Experiment 029
Rotated combined Pareto: research payoff, deployable
Perf record: 029-rotated-pareto.json.
Cohere v3, 1M × 1024, cosine, Granite box. --quant binary --rotate 2 --batch 16 --scan-bits N --rerank C.
What we did
Combine the deployable, popcount-speed pieces of the RaBitQ research — the free rotation (026, recall up at no cost; rescues prefix in 027) — with the existing batch winners (tiling 016, prefix 014) and re-draw the frontier. This is the practical answer to "did the research make it better?": rotated-symmetric keeps full popcount throughput, unlike the slow RaBitQ estimator (028).
Result — the frontier moves out at every tier
| scan-bits | C | 018 (no rotation) | 029 (rot×2) |
|---|---|---|---|
| 1024 | 500 | — | 0.9886 @ 915 |
| 1024 | 1000 | 0.9931 @ 850 | 0.9960 @ 844 |
| 1024 | 2000 | 0.9975 @ 731 | 0.9990 @ 730 |
| 768 | 1000 | 0.9703 @ 893 | 0.9829 @ 957 |
| 768 | 2000 | 0.9864 @ 762 | 0.9940 @ 815 |
| 512 | 2000 | 0.9303 @ 829 | 0.9626 @ 831 |
Conclusions
- Rotation dominates the prior frontier — for free. At every operating point it delivers higher recall at equal-or-better QPS. The rotation costs nothing at serve time (baked into codes; a tiny per-query FWHT) and nothing in memory.

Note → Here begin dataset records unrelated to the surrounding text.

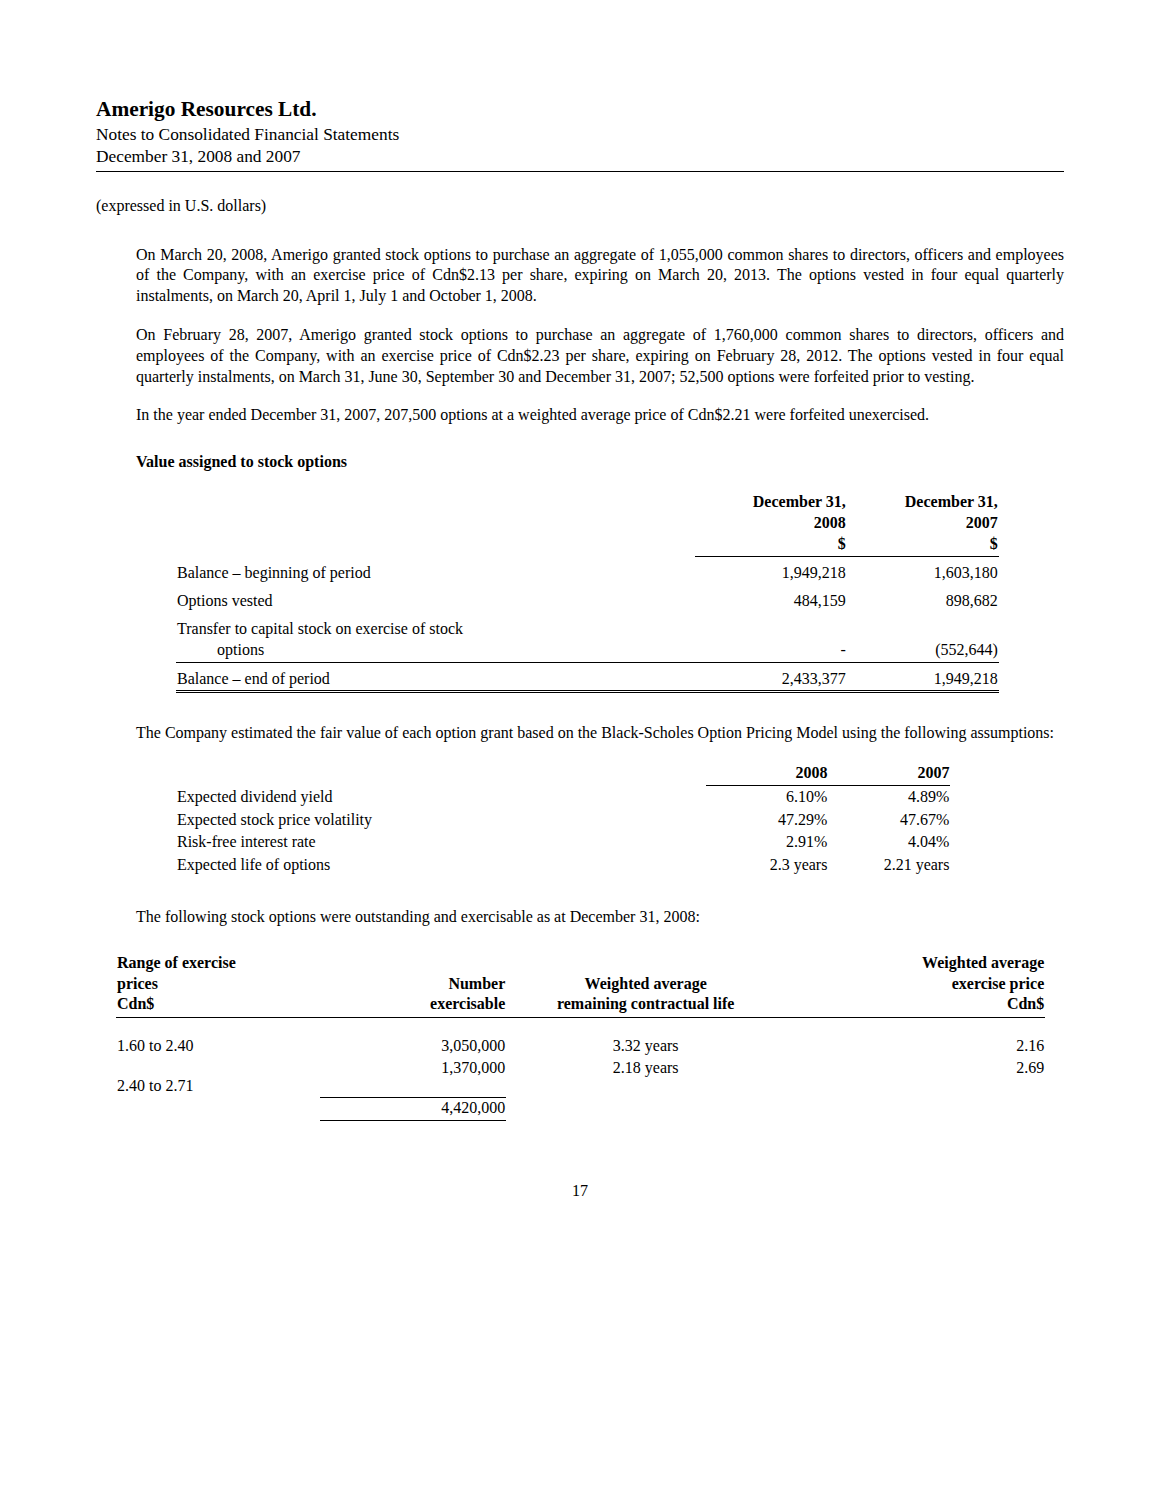Amerigo Resources Ltd.
Notes to Consolidated Financial Statements
December 31, 2008 and 2007
(expressed in U.S. dollars)
On March 20, 2008, Amerigo granted stock options to purchase an aggregate of 1,055,000 common shares to directors, officers and employees of the Company, with an exercise price of Cdn$2.13 per share, expiring on March 20, 2013. The options vested in four equal quarterly instalments, on March 20, April 1, July 1 and October 1, 2008.
On February 28, 2007, Amerigo granted stock options to purchase an aggregate of 1,760,000 common shares to directors, officers and employees of the Company, with an exercise price of Cdn$2.23 per share, expiring on February 28, 2012. The options vested in four equal quarterly instalments, on March 31, June 30, September 30 and December 31, 2007; 52,500 options were forfeited prior to vesting.
In the year ended December 31, 2007, 207,500 options at a weighted average price of Cdn$2.21 were forfeited unexercised.
Value assigned to stock options
| | December 31, 2008 $ | December 31, 2007 $ |
| --- | --- | --- |
| Balance – beginning of period | 1,949,218 | 1,603,180 |
| Options vested | 484,159 | 898,682 |
| Transfer to capital stock on exercise of stock options | - | (552,644) |
| Balance – end of period | 2,433,377 | 1,949,218 |
The Company estimated the fair value of each option grant based on the Black-Scholes Option Pricing Model using the following assumptions:
| | 2008 | 2007 |
| Expected dividend yield | 6.10% | 4.89% |
| Expected stock price volatility | 47.29% | 47.67% |
| Risk-free interest rate | 2.91% | 4.04% |
| Expected life of options | 2.3 years | 2.21 years |
The following stock options were outstanding and exercisable as at December 31, 2008:
| Range of exercise prices Cdn$ | Number exercisable | Weighted average remaining contractual life | Weighted average exercise price Cdn$ |
| --- | --- | --- | --- |
| 1.60 to 2.40 | 3,050,000 | 3.32 years | 2.16 |
| 2.40 to 2.71 | 1,370,000 | 2.18 years | 2.69 |
| | 4,420,000 | | |
17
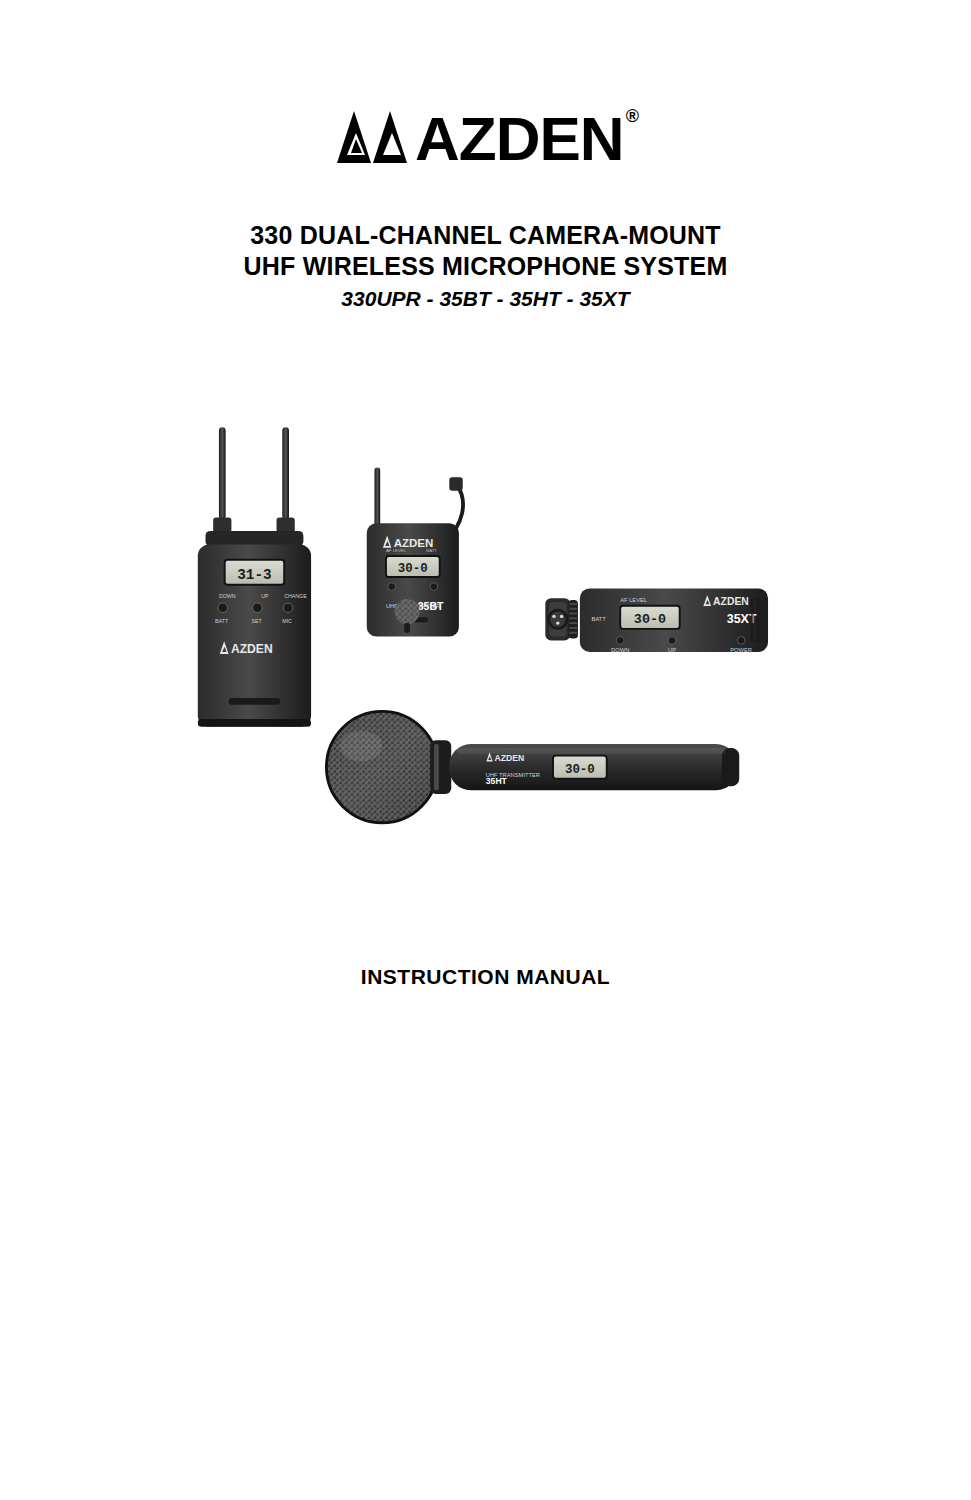AZDEN®
330 DUAL-CHANNEL CAMERA-MOUNT
UHF WIRELESS MICROPHONE SYSTEM
330UPR - 35BT - 35HT - 35XT
31-3 DOWN UP CHANGE BATT SET MIC AZDEN AZDEN 30-0 AF LEVEL BATT UHF TRANSMITTER 35BT AF LEVEL AZDEN 35XT 30-0 BATT DOWN UP POWER AZDEN UHF TRANSMITTER 35HT 30-0
INSTRUCTION MANUAL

- The standout is the prefix tier: 768-bit/C=2000 goes 0.986 @ 762 → 0.994 @ 815 (+8 pts recall and +7% QPS), because rotation rescued truncation (027). High recall at a truncated scan is now real — the prefix lever finally pays at the 0.99 tier, not just below 0.97.
- New best operating points vs the whole project:
- 0.996 @ 844 QPS (full, C=1000) — beats 020's 0.993 @ 851 on recall at ~same QPS.
- 0.999 @ 730 QPS (full, C=2000).
- 0.994 @ 815 QPS (768, C=2000) — same recall as the original 009 (0.994) at 815 vs 585 QPS (+39%).
The arc
Original 009: 0.994 @ 585. Post-throughput-work (020): 0.993 @ 851. Post-research (029): 0.996 @ 844 or 0.994 @ 815, i.e. higher recall and higher throughput than either — from a free random rotation grounded in RaBitQ/ITQ.
Caveats
- Rotated-symmetric (popcount-speed). The RaBitQ estimator (028) would push recall-per-C further but needs the fast SIMD kernel first.
- tile=16, reps=5, CV < 0.2%; spot box, compare within table.